Abdominal Exercises:

  • Farmer’s Walk
  • Suitcase Carry
  • Machine Crunch
  • Hanging Leg Raises
  • Plank or Side Plank
  • Reverse Crunch
dumbbell workout

Simply plug in the exercise you want for each category and follow the workout. You can, and should, switch out exercises for each category when doing the workout on different days. For example, your first workout of the week could utilize the barbell squat for your lower body push exercise and the second workout could use the leg press machine.
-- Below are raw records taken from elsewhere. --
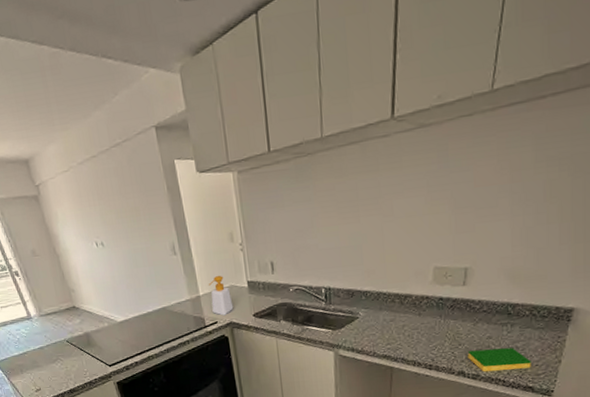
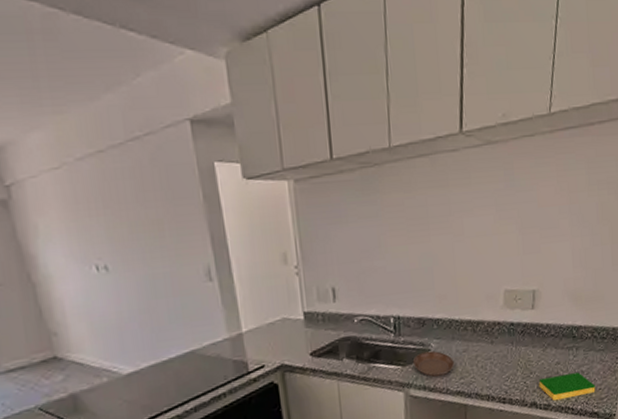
soap bottle: present [208,275,234,316] -> none [253,305,286,358]
saucer: none [342,318,381,342] -> present [412,350,454,378]

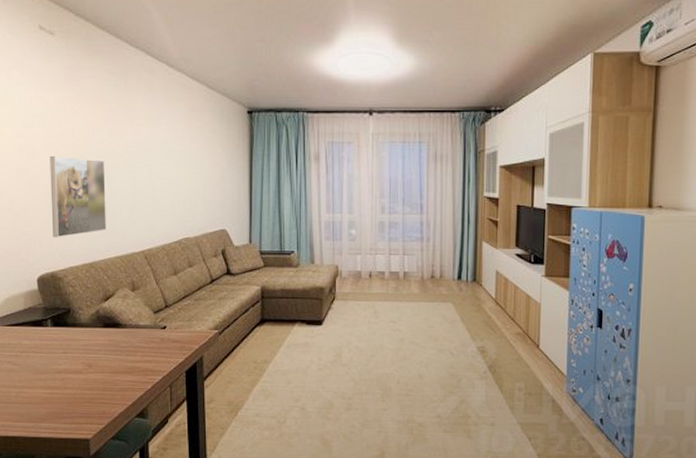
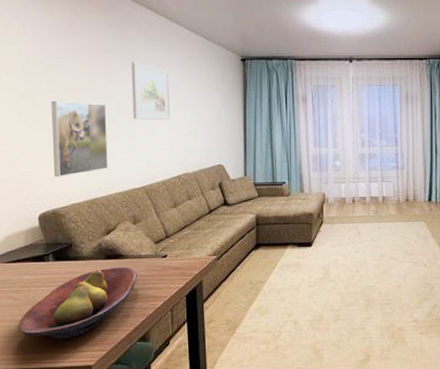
fruit bowl: none [18,336,135,410] -> present [18,267,137,340]
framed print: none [130,114,172,179] -> present [131,62,172,121]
There are many other exercises and variations that could be used for each category. However, I’ve provided enough of the basics to keep you busy for a while. I recommend sticking with the same exercises of a given workout day for 4-6 weeks before switching them for new ones.

Try to get at least three of these workouts done every week with at least a day of rest in between. Staying committed to getting at least three workouts in will keep you on the right track to positive results.

Another factor that will keep you on the path to reaching your goals is eating right. A proper diet is necessary no matter what your goals are. You can exercise all you want, but if you’re not fueling your body properly, the exercise won’t show. You need to eat well to show well.


I hope this workout program inspires busy professionals to get to the gym and improve their health. Following the template above will ensure that you have a solid fitness training program in place. Stick with it, enjoy the benefits, and let me know how it goes!